I know that the 2nd to the 14th defendants are also in my premises as sub-tenants of 1st defendant. I want all the defendants to vacate the premises. I want N1,000.00 per annum for use and occupation from 15/7/78 to date – four years. We once went to court in respect of this case. We both gave evidence. The defendant in that case stated that he was collecting rent.

This evidence was neither contradicted nor discredited by the defendants by way of cross-examination and, as such that rate remained unchallenged. See Bello v. Eweka (1981) 1 S.C. 101 at 124. Where evidence given by a party to any proceedings was not challenged by the opposite party who, like in the instant case, had the opportunity to do so, it is always open to the court seised of the matter to act on such unchallenged evidence before it. See Isaac Omoregbe v. Daniel Lawani (1980) 3-4 S.C. J08 at 117, Odulaja v. Haddad (1973) 11 S.C. 357; Nigerian Maritime Services Limited v. Alhaji Bello Afolabi (1978) 2 S.C. 79 at 81 and Boshali v. Allied Commercial Exporters Limited (1961) All NLR 917; (1961) 2 SCNLR 322.

It must also be noted that the 1st defendant in his evidence testified that the value of the building on the premises was N44,000.00 that he was collecting between N3,000.00 and N4,000.00 per annum from his tenants on the premises and that even though he paid no rents in respect of the 3 rooms he occupied in the premises, the fair open market value of the apartment was N90.00 per annum. It seems to me beyond dispute that on the state of the evidence laid before the court, particularly on the admission of the 1st defendant, the learned trial Chief Magistrate was clearly right in holding that N1,000.00 claimed by the plaintiff as mesne profits in respect of the premises is reasonable having regard to the rent collected by the first defendant from 15/7/72 to date. It ought to be mentioned that the court below relied on the decision of this court in Oduye v. Nigeria Airways (1987) 2 NWLR (Part 55) 126 in holding that since Exhibit A stipulated N2.00 per annum as the reserved rent, that rate must be the measure or the mesne profits the plaintiff was entitled to. I must, with the greatest respect to the court below, emphasize that the principle of law enunciated in the Oduye case is clearly inapplicable to the present case. The Oduye Case dealt with premises to which the provisions of the Lagos State rent Control and Recovery of Residential Premises Law No.9 of 1976 applied which is not the position in the present case. It seems to me clear that the facts of the present case are distinguishable from the facts of the Oduye case.

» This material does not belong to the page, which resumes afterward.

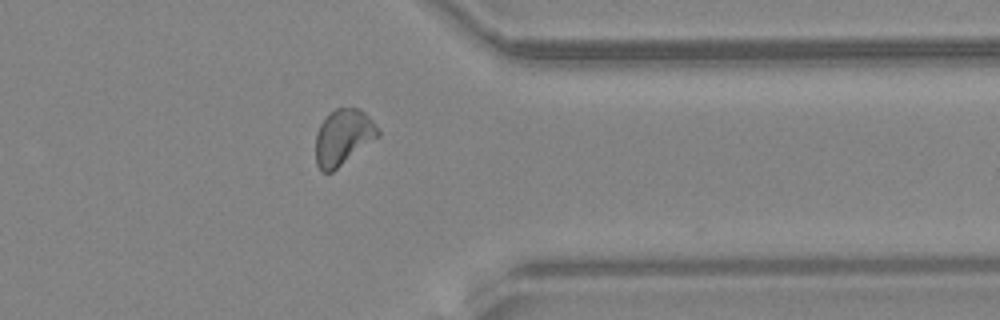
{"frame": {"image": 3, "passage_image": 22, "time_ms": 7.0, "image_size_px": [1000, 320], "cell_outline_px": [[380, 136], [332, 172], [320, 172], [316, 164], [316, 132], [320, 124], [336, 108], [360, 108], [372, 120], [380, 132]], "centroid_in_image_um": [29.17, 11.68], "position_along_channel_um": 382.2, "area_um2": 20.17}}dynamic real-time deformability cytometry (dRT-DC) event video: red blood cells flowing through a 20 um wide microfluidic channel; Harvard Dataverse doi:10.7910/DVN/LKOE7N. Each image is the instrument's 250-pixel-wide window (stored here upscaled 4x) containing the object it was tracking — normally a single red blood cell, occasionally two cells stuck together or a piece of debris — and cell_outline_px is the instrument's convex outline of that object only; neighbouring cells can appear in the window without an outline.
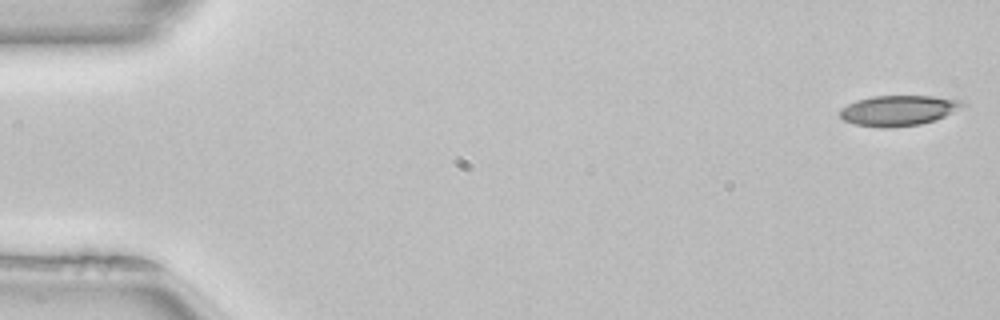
{"species": "common noctule bat (a hibernating species)", "species_latin": "Nyctalus noctula", "temperature_condition": "room temperature", "stored_images_in_passage": 51, "camera_frame_rate_fps": 3000, "um_per_image_px": 0.085, "animal": {"sex": "female", "body_mass_g": 22.7, "forearm_length_mm": 54.2}, "frame": {"image": 1, "passage_image": 1, "time_ms": 0.0, "image_size_px": [1000, 320], "cell_outline_px": [[968, 104], [936, 120], [920, 124], [888, 128], [884, 128], [856, 124], [844, 120], [840, 116], [840, 108], [856, 100], [872, 96], [932, 96], [964, 100]], "centroid_in_image_um": [76.39, 9.38], "position_along_channel_um": 8.6, "area_um2": 21.73}}
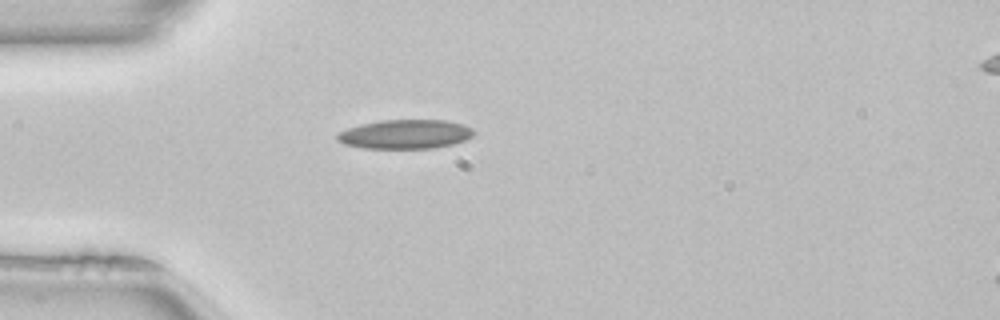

In my view, it is plain that the Court of Appeal was in grave error by relying on that case to reduce the rate at which the learned trial Chief Magistrate awarded mesne profits to the plaintiff/cross-appellant.

In view of all I have said above, the answer to the question posed in this appeal must be in the affirmative.

In the final result, this appeal accordingly succeeds and it is hereby allowed.

I set aside the judgment of the court below dated the 29th June, 1987 in respect of the sum of N4,000.00 awarded to the plaintiff/cross-appellant by the trial court as mesne profits for the use and occupation of the premises in issue. The judgment and orders of the said trial court are hereby restored.

The cross-appellant is entitled to the costs of this appeal which I assess at N 1,000.00. I also award to the said cross-appellant N800.00 costs of the proceedings in the Court of Appeal.